With every mark kept, transcribe all of the records.

Content starts

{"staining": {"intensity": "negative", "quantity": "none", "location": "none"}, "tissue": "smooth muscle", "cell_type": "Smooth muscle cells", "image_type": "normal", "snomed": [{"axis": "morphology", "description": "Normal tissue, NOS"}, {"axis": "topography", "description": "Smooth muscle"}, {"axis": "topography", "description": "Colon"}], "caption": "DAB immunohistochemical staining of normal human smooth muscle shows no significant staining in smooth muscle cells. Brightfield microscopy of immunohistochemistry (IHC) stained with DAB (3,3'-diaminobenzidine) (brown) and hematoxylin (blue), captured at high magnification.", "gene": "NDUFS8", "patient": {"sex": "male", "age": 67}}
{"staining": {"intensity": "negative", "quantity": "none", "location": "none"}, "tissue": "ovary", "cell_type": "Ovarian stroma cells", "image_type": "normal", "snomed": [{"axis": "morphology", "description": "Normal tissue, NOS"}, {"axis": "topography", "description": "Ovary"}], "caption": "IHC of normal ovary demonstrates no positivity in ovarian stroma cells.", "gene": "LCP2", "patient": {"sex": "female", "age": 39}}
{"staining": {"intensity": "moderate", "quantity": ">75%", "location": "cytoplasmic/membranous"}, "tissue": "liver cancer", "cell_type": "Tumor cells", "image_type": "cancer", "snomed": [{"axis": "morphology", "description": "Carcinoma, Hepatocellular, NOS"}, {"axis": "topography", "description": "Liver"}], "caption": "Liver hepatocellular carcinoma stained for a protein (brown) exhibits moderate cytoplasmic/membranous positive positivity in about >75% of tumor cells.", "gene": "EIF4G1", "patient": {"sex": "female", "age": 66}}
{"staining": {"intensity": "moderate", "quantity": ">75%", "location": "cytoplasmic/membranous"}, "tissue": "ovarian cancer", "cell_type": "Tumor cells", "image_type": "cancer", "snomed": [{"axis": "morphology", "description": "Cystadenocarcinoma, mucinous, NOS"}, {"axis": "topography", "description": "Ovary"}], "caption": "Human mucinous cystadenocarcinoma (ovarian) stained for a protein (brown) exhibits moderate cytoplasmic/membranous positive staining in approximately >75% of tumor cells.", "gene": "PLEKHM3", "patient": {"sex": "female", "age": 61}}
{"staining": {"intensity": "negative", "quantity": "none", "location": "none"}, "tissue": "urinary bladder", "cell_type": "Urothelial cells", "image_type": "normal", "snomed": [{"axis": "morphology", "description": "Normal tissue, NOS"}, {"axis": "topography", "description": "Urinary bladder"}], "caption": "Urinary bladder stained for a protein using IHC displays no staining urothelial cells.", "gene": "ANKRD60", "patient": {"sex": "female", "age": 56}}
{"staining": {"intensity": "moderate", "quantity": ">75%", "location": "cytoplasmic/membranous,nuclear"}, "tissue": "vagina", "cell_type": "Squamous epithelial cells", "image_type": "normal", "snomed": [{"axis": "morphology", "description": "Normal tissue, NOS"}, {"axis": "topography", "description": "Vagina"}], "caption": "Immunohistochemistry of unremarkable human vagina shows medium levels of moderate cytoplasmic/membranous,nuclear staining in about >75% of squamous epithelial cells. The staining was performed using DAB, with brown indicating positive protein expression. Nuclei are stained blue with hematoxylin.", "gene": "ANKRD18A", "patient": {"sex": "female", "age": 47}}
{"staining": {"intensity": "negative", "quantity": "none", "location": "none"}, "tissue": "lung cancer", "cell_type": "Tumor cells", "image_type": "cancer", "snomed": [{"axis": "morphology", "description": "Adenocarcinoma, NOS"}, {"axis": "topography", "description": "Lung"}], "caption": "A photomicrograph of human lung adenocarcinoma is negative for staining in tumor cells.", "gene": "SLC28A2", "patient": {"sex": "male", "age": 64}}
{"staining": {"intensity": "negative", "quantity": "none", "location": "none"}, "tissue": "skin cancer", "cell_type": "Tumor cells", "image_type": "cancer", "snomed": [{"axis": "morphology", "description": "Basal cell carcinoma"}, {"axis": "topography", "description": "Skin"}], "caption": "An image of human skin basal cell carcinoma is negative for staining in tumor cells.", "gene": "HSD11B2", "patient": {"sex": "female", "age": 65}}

Content ends

- **Result below**
{"staining": {"intensity": "negative", "quantity": "none", "location": "none"}, "tissue": "smooth muscle", "cell_type": "Smooth muscle cells", "image_type": "normal", "snomed": [{"axis": "morphology", "description": "Normal tissue, NOS"}, {"axis": "topography", "description": "Smooth muscle"}, {"axis": "topography", "description": "Colon"}], "caption": "DAB immunohistochemical staining of normal human smooth muscle shows no significant staining in smooth muscle cells. Brightfield microscopy of immunohistochemistry (IHC) stained with DAB (3,3'-diaminobenzidine) (brown) and hematoxylin (blue), captured at high magnification.", "gene": "NDUFS8", "patient": {"sex": "male", "age": 67}}
{"staining": {"intensity": "negative", "quantity": "none", "location": "none"}, "tissue": "ovary", "cell_type": "Ovarian stroma cells", "image_type": "normal", "snomed": [{"axis": "morphology", "description": "Normal tissue, NOS"}, {"axis": "topography", "description": "Ovary"}], "caption": "IHC of normal ovary demonstrates no positivity in ovarian stroma cells.", "gene": "LCP2", "patient": {"sex": "female", "age": 39}}
{"staining": {"intensity": "moderate", "quantity": ">75%", "location": "cytoplasmic/membranous"}, "tissue": "liver cancer", "cell_type": "Tumor cells", "image_type": "cancer", "snomed": [{"axis": "morphology", "description": "Carcinoma, Hepatocellular, NOS"}, {"axis": "topography", "description": "Liver"}], "caption": "Liver hepatocellular carcinoma stained for a protein (brown) exhibits moderate cytoplasmic/membranous positive positivity in about >75% of tumor cells.", "gene": "EIF4G1", "patient": {"sex": "female", "age": 66}}
{"staining": {"intensity": "moderate", "quantity": ">75%", "location": "cytoplasmic/membranous"}, "tissue": "ovarian cancer", "cell_type": "Tumor cells", "image_type": "cancer", "snomed": [{"axis": "morphology", "description": "Cystadenocarcinoma, mucinous, NOS"}, {"axis": "topography", "description": "Ovary"}], "caption": "Human mucinous cystadenocarcinoma (ovarian) stained for a protein (brown) exhibits moderate cytoplasmic/membranous positive staining in approximately >75% of tumor cells.", "gene": "PLEKHM3", "patient": {"sex": "female", "age": 61}}
{"staining": {"intensity": "negative", "quantity": "none", "location": "none"}, "tissue": "urinary bladder", "cell_type": "Urothelial cells", "image_type": "normal", "snomed": [{"axis": "morphology", "description": "Normal tissue, NOS"}, {"axis": "topography", "description": "Urinary bladder"}], "caption": "Urinary bladder stained for a protein using IHC displays no staining urothelial cells.", "gene": "ANKRD60", "patient": {"sex": "female", "age": 56}}
{"staining": {"intensity": "moderate", "quantity": ">75%", "location": "cytoplasmic/membranous,nuclear"}, "tissue": "vagina", "cell_type": "Squamous epithelial cells", "image_type": "normal", "snomed": [{"axis": "morphology", "description": "Normal tissue, NOS"}, {"axis": "topography", "description": "Vagina"}], "caption": "Immunohistochemistry of unremarkable human vagina shows medium levels of moderate cytoplasmic/membranous,nuclear staining in about >75% of squamous epithelial cells. The staining was performed using DAB, with brown indicating positive protein expression. Nuclei are stained blue with hematoxylin.", "gene": "ANKRD18A", "patient": {"sex": "female", "age": 47}}
{"staining": {"intensity": "negative", "quantity": "none", "location": "none"}, "tissue": "lung cancer", "cell_type": "Tumor cells", "image_type": "cancer", "snomed": [{"axis": "morphology", "description": "Adenocarcinoma, NOS"}, {"axis": "topography", "description": "Lung"}], "caption": "A photomicrograph of human lung adenocarcinoma is negative for staining in tumor cells.", "gene": "SLC28A2", "patient": {"sex": "male", "age": 64}}
{"staining": {"intensity": "negative", "quantity": "none", "location": "none"}, "tissue": "skin cancer", "cell_type": "Tumor cells", "image_type": "cancer", "snomed": [{"axis": "morphology", "description": "Basal cell carcinoma"}, {"axis": "topography", "description": "Skin"}], "caption": "An image of human skin basal cell carcinoma is negative for staining in tumor cells.", "gene": "HSD11B2", "patient": {"sex": "female", "age": 65}}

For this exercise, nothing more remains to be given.